抜粋文:
-.-.-

アフターコロナで
米・中の対立激化懸念
ここへ来て米国と中国の対立が激化している。2018年以降の米中の通商摩擦は新たな段階に突入し、米国がけん引してきたグローバル化は大きな転換点を迎えた。
まず、米国は新型コロナウイルスの発生の責任が中国にあると主張している。ポンペオ国務長官は、武漢にある研究所から新型コロナウイルスの感染が拡大したと中国への批判を強めている。また、ナバロ大統領補佐官は中国が質の低い医療資材を各国に提供して不当に利益を得ていると対中強硬姿勢を強めている。
また、米国は5G通信機器で世界トップシェアを誇るファーウェイへの制裁を強めている。コロナ禍への対応で明らかになったように、5G通信、それに対応したIoT機器などの開発と実用化は、今後の世界経済を支える大きな原動力の一つだ。米国はその分野で中国が主導権を握ることは何としても阻止しなければならない。それは、米国の政治・経済力だけでなく、安全保障をも左右する。感染拡大によって経済活動が大きく停滞してしまっただけに、対中批判を強める以外にトランプ政権が支持を獲得する手段は見当たらないと指摘する米国政治の専門家もいる。米国の自国主義はさらに強まり、韓国など輸出依存度の高い経済は、より強い逆風に直面するだろう。

-.-.-

提示資料:

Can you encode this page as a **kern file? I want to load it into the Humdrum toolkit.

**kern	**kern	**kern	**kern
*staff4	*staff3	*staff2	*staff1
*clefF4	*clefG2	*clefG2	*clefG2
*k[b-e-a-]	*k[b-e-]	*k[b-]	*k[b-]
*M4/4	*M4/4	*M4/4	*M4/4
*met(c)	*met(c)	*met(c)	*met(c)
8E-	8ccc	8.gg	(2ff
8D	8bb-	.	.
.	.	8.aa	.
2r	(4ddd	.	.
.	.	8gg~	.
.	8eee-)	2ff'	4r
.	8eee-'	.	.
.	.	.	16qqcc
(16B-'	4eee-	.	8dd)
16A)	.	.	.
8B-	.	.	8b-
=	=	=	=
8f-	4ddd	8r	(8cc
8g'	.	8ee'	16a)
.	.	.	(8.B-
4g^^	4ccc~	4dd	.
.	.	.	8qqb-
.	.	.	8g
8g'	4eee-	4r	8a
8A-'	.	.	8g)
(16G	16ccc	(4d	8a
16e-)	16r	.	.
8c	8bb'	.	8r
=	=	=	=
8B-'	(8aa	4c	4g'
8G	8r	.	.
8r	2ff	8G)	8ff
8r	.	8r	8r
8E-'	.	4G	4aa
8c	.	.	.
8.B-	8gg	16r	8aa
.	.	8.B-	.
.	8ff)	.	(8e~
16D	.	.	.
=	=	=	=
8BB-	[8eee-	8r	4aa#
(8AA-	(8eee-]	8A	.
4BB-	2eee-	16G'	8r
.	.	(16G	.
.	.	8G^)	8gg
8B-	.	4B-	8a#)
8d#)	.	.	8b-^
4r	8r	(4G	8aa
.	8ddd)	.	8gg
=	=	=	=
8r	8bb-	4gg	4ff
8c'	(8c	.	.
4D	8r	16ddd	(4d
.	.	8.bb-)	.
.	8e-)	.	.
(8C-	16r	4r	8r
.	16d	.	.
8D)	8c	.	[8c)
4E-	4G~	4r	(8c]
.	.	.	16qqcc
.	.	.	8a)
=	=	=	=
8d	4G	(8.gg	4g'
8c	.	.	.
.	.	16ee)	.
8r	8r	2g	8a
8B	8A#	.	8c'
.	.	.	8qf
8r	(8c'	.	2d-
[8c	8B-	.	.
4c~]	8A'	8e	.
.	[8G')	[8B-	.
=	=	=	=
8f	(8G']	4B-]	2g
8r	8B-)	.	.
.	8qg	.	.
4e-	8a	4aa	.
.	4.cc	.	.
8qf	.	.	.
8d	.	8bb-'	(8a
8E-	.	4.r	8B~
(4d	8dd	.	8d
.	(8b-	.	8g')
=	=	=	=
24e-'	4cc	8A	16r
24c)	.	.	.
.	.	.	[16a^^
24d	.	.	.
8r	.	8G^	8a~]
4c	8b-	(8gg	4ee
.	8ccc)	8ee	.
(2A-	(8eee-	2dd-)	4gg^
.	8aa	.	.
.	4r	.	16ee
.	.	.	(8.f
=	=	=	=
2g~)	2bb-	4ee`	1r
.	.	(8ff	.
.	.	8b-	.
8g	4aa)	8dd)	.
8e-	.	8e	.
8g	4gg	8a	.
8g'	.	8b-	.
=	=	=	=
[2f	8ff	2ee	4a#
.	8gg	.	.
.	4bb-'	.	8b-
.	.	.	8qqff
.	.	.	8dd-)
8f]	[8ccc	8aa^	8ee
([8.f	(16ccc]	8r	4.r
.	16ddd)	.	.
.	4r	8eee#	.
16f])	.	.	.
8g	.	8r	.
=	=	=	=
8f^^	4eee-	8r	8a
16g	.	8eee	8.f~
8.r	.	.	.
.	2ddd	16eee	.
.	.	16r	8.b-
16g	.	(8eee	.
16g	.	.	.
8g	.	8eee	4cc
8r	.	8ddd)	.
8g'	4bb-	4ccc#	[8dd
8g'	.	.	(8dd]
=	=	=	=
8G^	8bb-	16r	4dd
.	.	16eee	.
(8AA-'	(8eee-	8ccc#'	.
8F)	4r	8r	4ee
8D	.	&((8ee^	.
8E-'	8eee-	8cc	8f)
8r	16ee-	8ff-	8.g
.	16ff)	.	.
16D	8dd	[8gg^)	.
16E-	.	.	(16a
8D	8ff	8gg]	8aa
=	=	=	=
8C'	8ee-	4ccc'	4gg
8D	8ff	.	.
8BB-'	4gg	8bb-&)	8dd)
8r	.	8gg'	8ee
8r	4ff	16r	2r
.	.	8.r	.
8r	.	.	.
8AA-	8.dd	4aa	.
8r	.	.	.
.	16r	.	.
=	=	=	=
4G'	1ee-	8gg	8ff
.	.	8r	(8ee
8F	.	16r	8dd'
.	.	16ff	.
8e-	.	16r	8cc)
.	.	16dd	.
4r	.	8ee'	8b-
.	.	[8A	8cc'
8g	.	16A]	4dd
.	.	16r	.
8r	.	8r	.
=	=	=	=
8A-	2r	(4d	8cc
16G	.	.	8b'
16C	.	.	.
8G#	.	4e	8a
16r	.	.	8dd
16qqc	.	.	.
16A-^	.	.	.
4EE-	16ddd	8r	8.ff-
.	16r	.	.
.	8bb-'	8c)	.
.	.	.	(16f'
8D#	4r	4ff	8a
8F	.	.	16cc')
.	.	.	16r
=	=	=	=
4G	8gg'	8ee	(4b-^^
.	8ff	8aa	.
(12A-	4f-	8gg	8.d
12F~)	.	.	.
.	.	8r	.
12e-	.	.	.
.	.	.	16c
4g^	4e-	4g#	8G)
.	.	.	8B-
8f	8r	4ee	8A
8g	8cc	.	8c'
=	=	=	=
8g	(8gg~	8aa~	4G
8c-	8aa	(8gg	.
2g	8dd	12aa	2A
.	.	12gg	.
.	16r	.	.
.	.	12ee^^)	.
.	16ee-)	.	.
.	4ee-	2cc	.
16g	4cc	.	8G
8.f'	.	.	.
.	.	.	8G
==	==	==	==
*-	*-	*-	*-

-.-.-

課題: 米中対立に関する抜粋文のうち「まず、米国は新型コロナウイル」から「り強い逆風に直面するだろう。」までの部分を、「ファーウェイ」を「華為技術」に入れ替えて書き直してください。 資料はこの作業には使いません。

解答欄:
まず、米国は新型コロナウイルスの発生の責任が中国にあると主張している。ポンペオ国務長官は、武漢にある研究所から新型コロナウイルスの感染が拡大したと中国への批判を強めている。また、ナバロ大統領補佐官は中国が質の低い医療資材を各国に提供して不当に利益を得ていると対中強硬姿勢を強めている。
また、米国は5G通信機器で世界トップシェアを誇る華為技術への制裁を強めている。コロナ禍への対応で明らかになったように、5G通信、それに対応したIoT機器などの開発と実用化は、今後の世界経済を支える大きな原動力の一つだ。米国はその分野で中国が主導権を握ることは何としても阻止しなければならない。それは、米国の政治・経済力だけでなく、安全保障をも左右する。感染拡大によって経済活動が大きく停滞してしまっただけに、対中批判を強める以外にトランプ政権が支持を獲得する手段は見当たらないと指摘する米国政治の専門家もいる。米国の自国主義はさらに強まり、韓国など輸出依存度の高い経済は、より強い逆風に直面するだろう。